El carácter modular del hospital lo hace muy flexible y permite ampliar o reducir el espacio que ocupan los más graves. Antonio Jiménez, anestesista y neumólogo del Príncipe de Asturias, está hoy al frente de la UCI. Dice que él no se mete en si construir un hospital, o no, era la mejor opción, pero «lo que está claro es que las camas hacían falta». A nuestro alrededor, una veintena de personas sedadas y conectadas a un respirador conforman un panorama desolador. Varios permanecen aislados y tumbados boca abajo en habitaciones acristaladas con presión negativa para que la emanación de gases no se quede en la atmósfera. Cada día ingresan aquí a tres nuevos pacientes. Faltan manos para atenderlos, aunque Jiménez reconoce que la tecnología es puntera y que todas sus demandas de equipos son satisfechas.

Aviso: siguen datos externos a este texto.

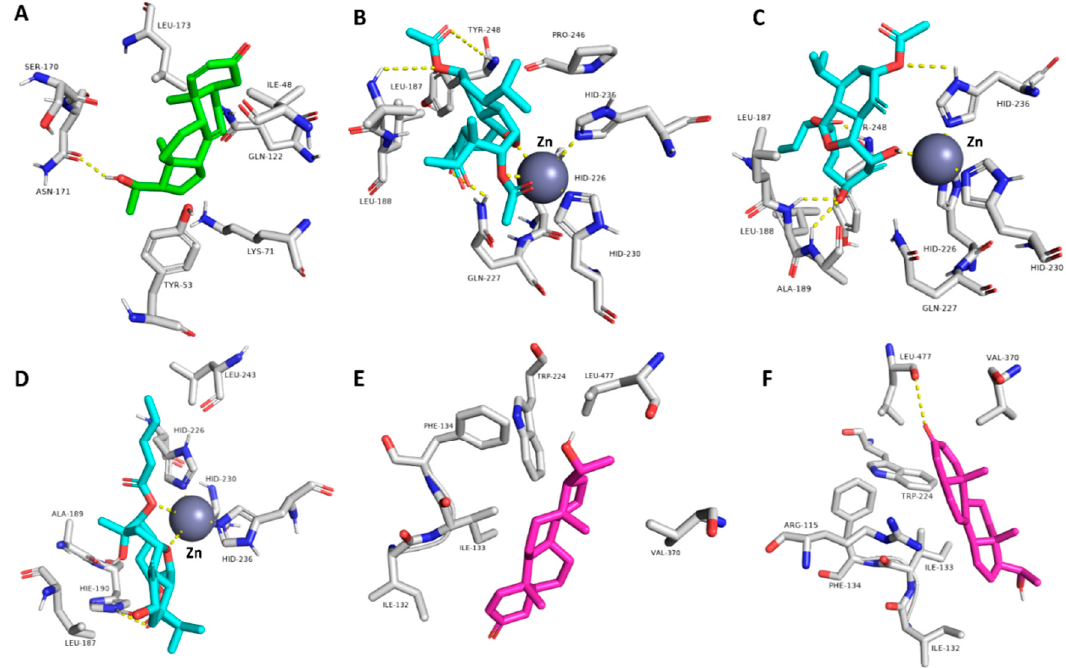
Figure 15. ( A ) Binding mode of compound 6 inside the active site of MAP kinase ERK1 (ERK1; green ‐ colored compound); ( B – D ) binding modes of compounds 7 – 9 , respectively, inside the active site of matrix metalloproteinase ‐ 9 (MMP9; cyan ‐ colored compounds); ( E , F ) binding modes of compounds 5 and 6, respectively, inside the active site of cytochrome P450 19A1 (aromatase, CYP19A1; pink ‐ colored compounds). All of these binding modes were the last snapshot derived from MDS of each compound ‐ protein complex.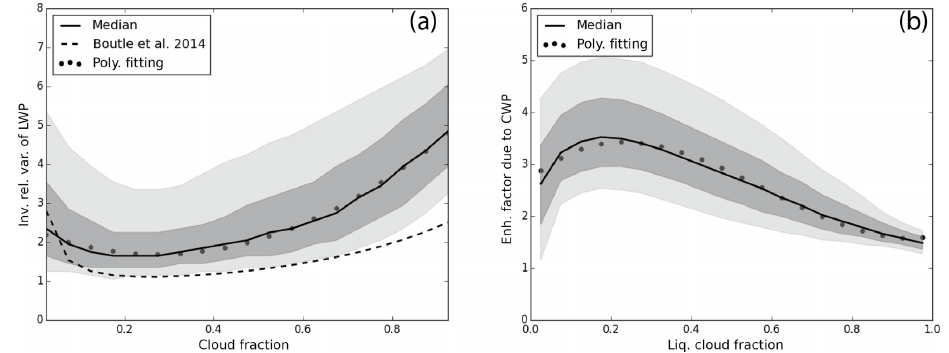
Figure 7. (a) The inverse relative variance v and (b) autoconversion enhancement factor due to LWP subgrid variability assuming lognormal PDF as a function of grid-mean liquid cloud fraction, where the solid line, dark shaded area, and light shaded area correspond to the median value, 25%–75% percentiles, and 10%–90% percentiles, respectively. The dotted lines correspond to simple third-order polynomial fitting. For reference, the v q (f liq ) parameterization scheme based on Boutle et al. (2014) is also plotted in panel (a)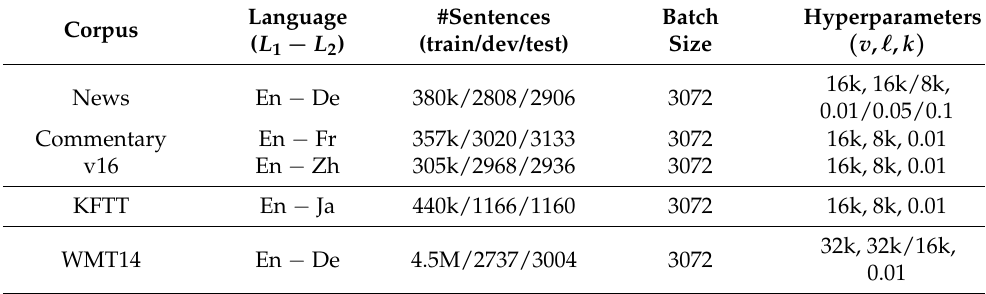
Table 2. Overview of the datasets and hyperparameters. The hyperparameter v (vocabulary size) is common to all algorithms (baselines and ours) and others ( (cid:96) and k ) are specific to LCP-dropout only. Language #Sentences Batch Hyperparameters Corpus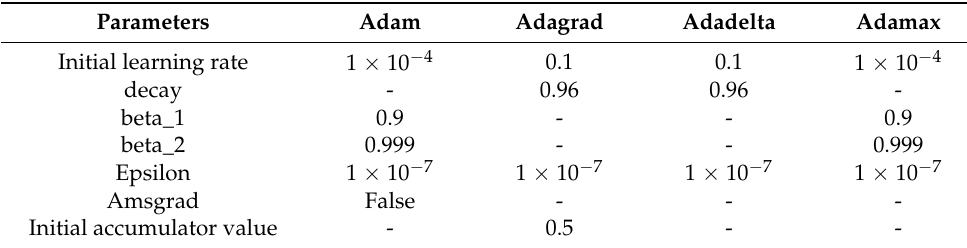
Table 1. Parameters for the different optimization algorithms.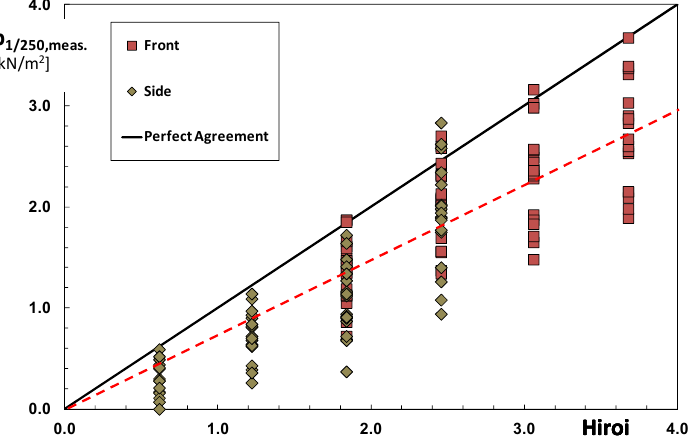
Figure 16. Measured wave pressures vs. predictions of the Hiroi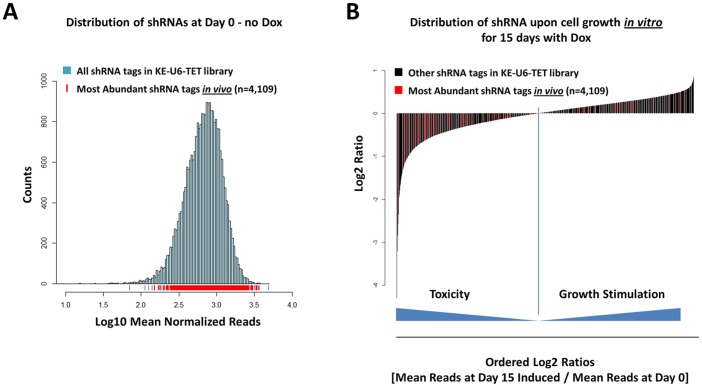
Evidence that encoded shRNA did not influence HCT-116 clonal cell growth in vivo.(A) Distribution of the 4,109 unique barcodes retrieved most abundantly from the three xenograft tumors (marked with red vertical lines) across the entire shRNA population distribution in the shRNA library. (B) Detection of a large fraction of the most abundant barcodes from the three xenograft tumors (marked in red) in the shRNA population most toxic to HCT-116 upon Doxycycline induction in vitro for 15 days (measured by a negative Log2 ratio of mean read counts for individual shRNA at Day 15 following Doxycycline to mean read counts at Day 0).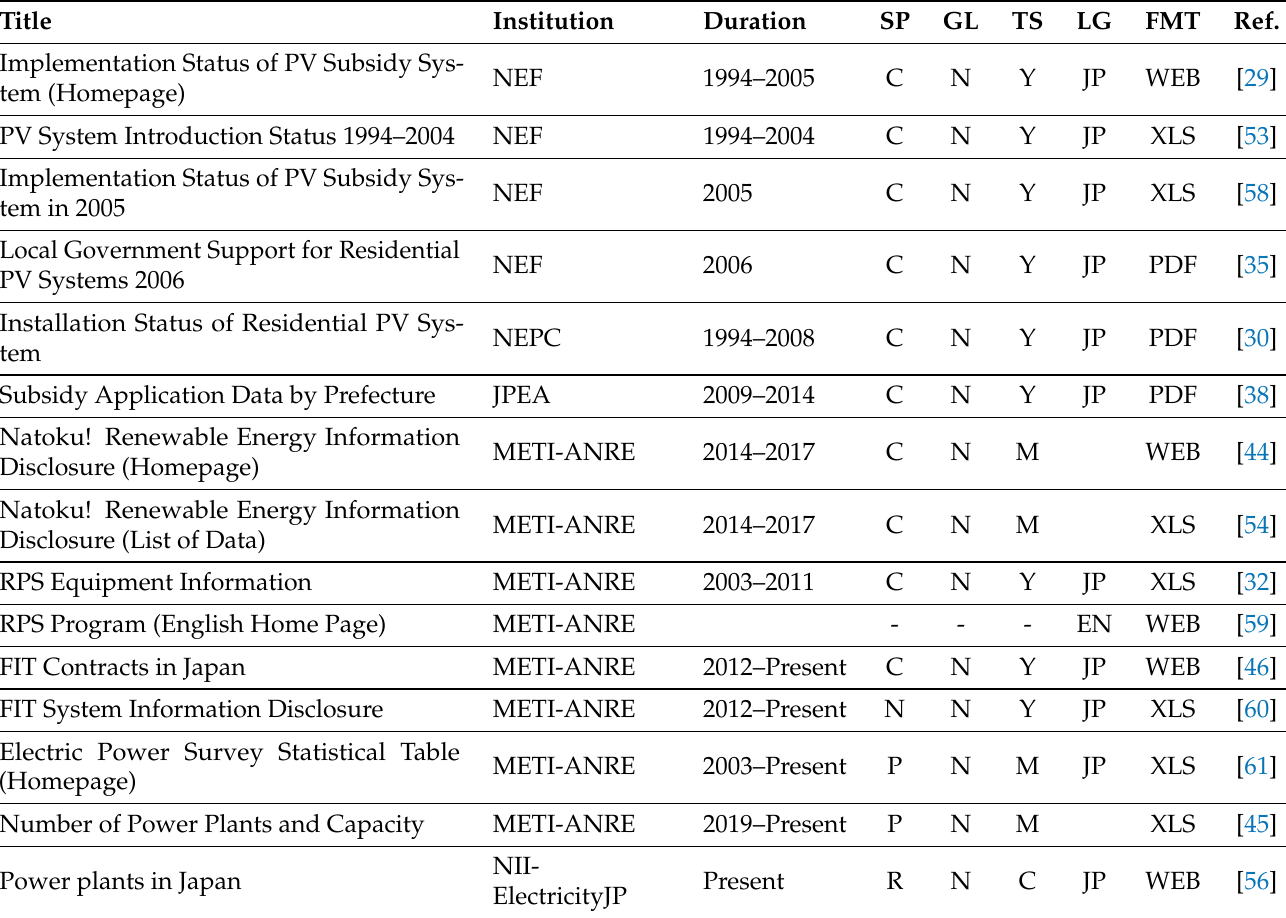
Table 6. Solar PV capacity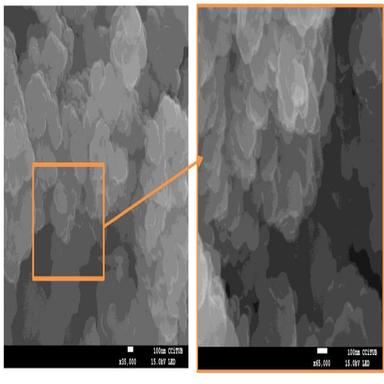
η as function of shear rate of NEPCM: a) based on CA b) based on CA–MA.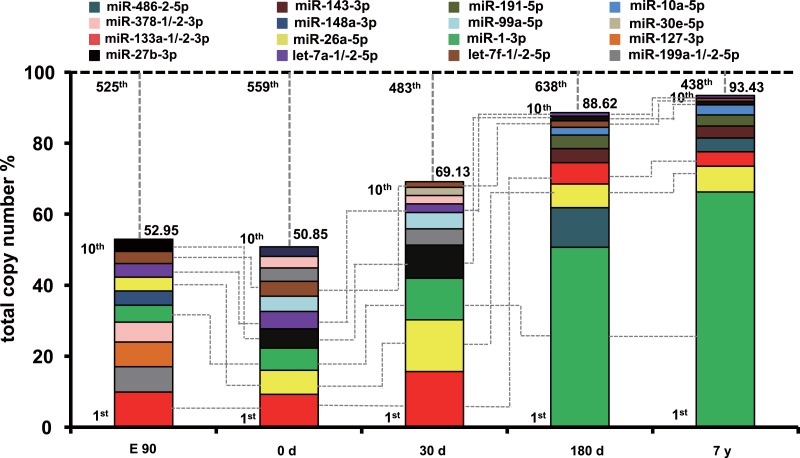
Top 10 unique miRNAs with the highest expression levels during the five muscle development stages.Plot of the unique miRNAs versus their total copy number % of all unique miRNAs for each library. The dashed vertical lines represent the cumulative % of the top 10 unique miRNAs in total counts of all unique miRNAs. The 6 miRNAs that are present in the top 10 miRNAs in all libraries are connected by lines.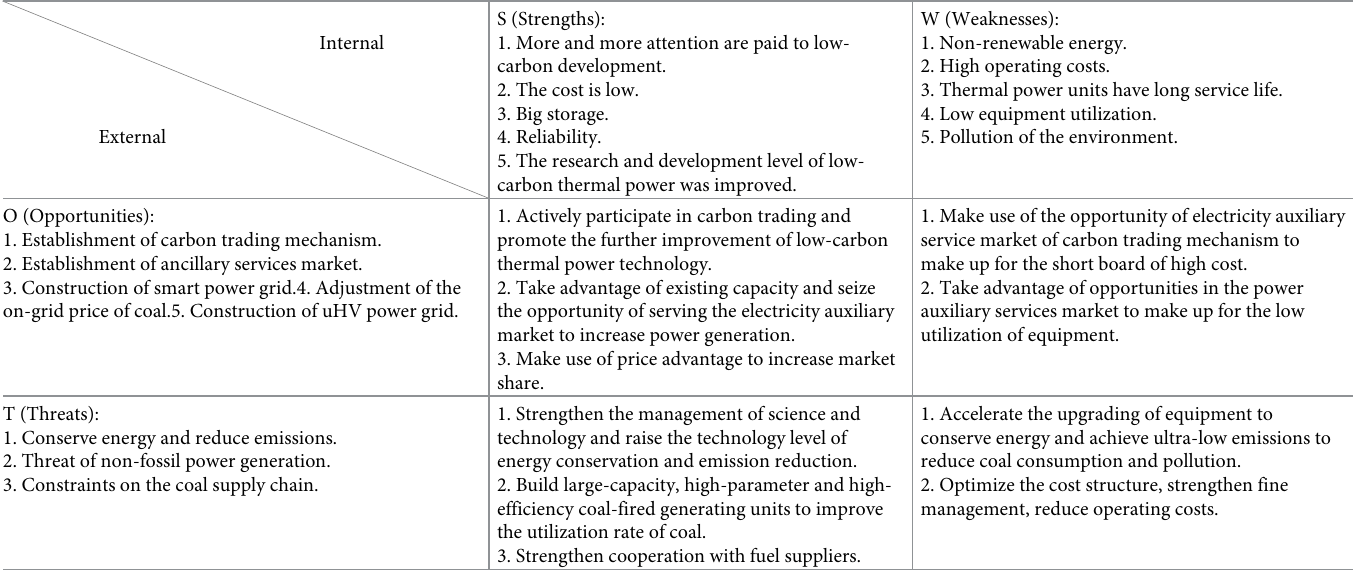
Table 11. The SWOT analysis of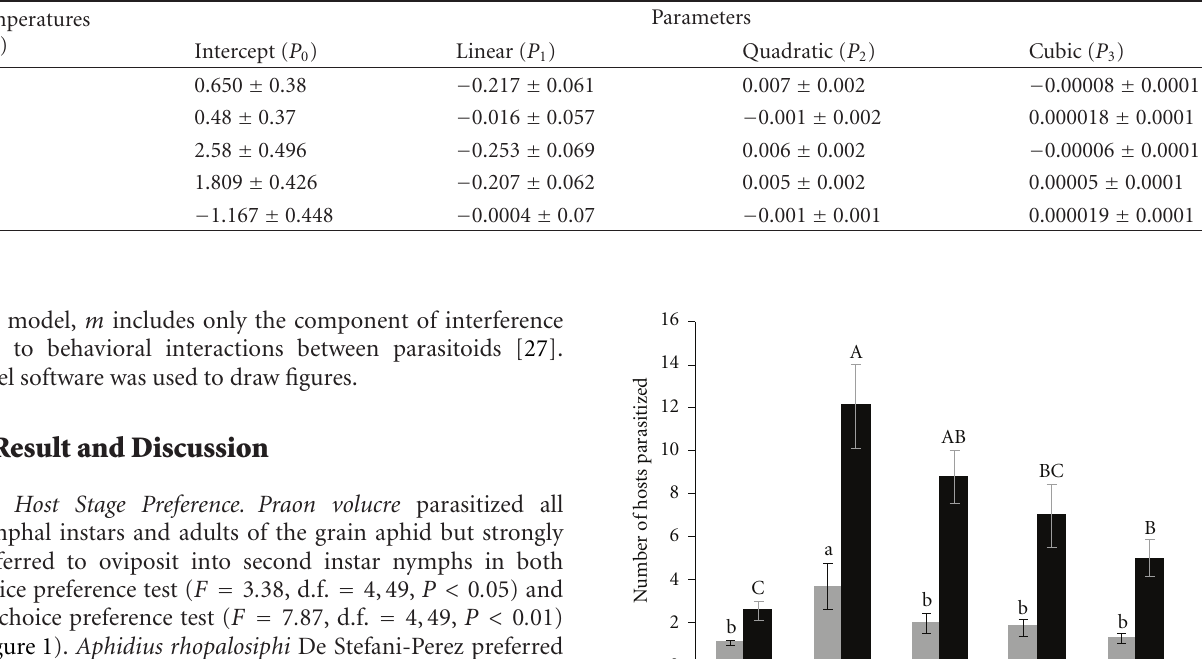
temperature changes. The ability of P. volucre to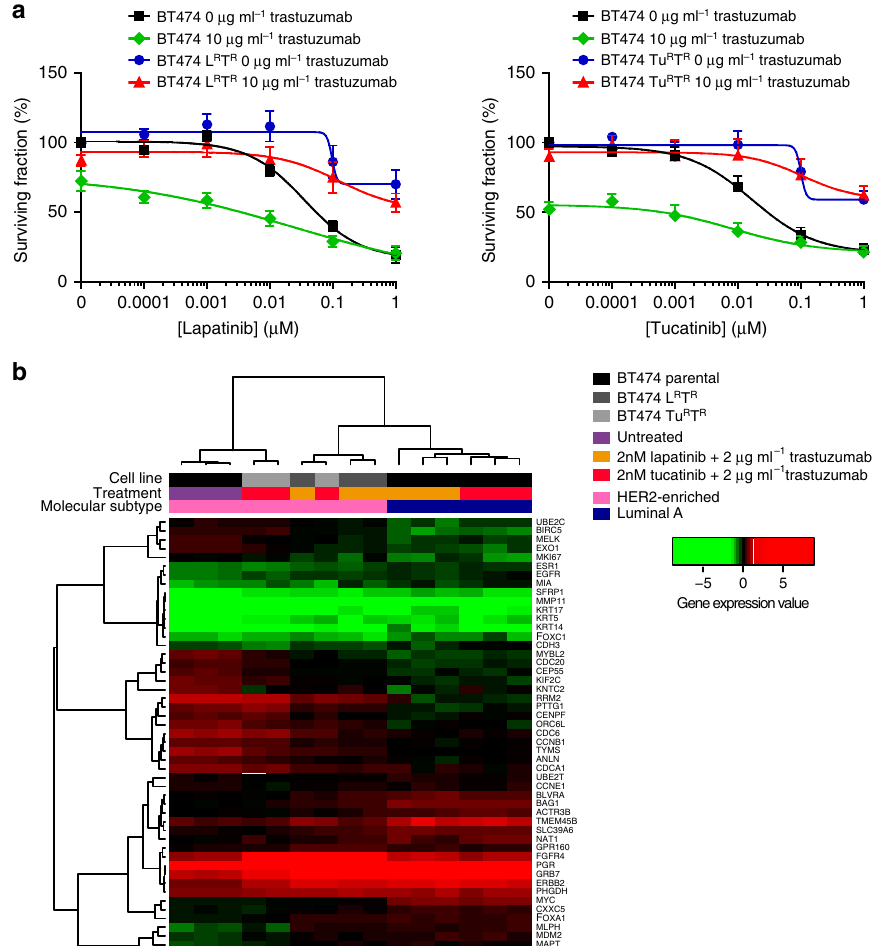
Fig. 4 Biological changes during anti-HER2 resistance. a Cell viability of BT474, BT474-derived lapatinib and trastuzumab resistant (BT474-L R T R ) and BT474-derived tucatinib and trastuzumab resistant (BT474-Tu R T R ) cells upon treatment with increasing doses of lapatinib + / − 10 μ g ml − 1 trastuzumab or increasing doses of tucatinib + / − 10 μ g ml − 1 trastuzumab, respectively. Data points represent the mean; error bars represent the standard error of the mean of 3 independent experiments. ( b ) Unsupervised hierarchical clustering in BT474, BT474-L R T R and BT474-Tu R T R treated with of 2 nM lapatinib plus 2 μ g ml − 1 trastuzumab or 2 nM tucatinib plus 2 μ g ml − 1 trastuzumab The heatmap shows high (red) to low (green) expression of mRNAs in each sample. The molecular subtype call and treatment of each sample is shown. Source data are provided as a Source Data fi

Aún quedan, como mínimo, dos semanas para que la UCI empiece a sentir el descenso de los contagios. Esta unidad es la que recibe siempre el último golpe, el zarpazo final de un virus que se resiste a dejarnos: “En Cuidados Intensivos no hemos tocado techo, vienen tiempos peores”. Esta visión terrible, de cuerpos pronados, desnudos e inconscientes aguardando un milagro, es la que deberíamos grabarnos a fuego a ver si, de una vez por todas, entendemos el daño que causa el coronavirus. En realidad, es lo único que importa al batallón de sanitarios del Hospital Isabel Zendal. Los argumentos políticos, y politizados, no son su guerra.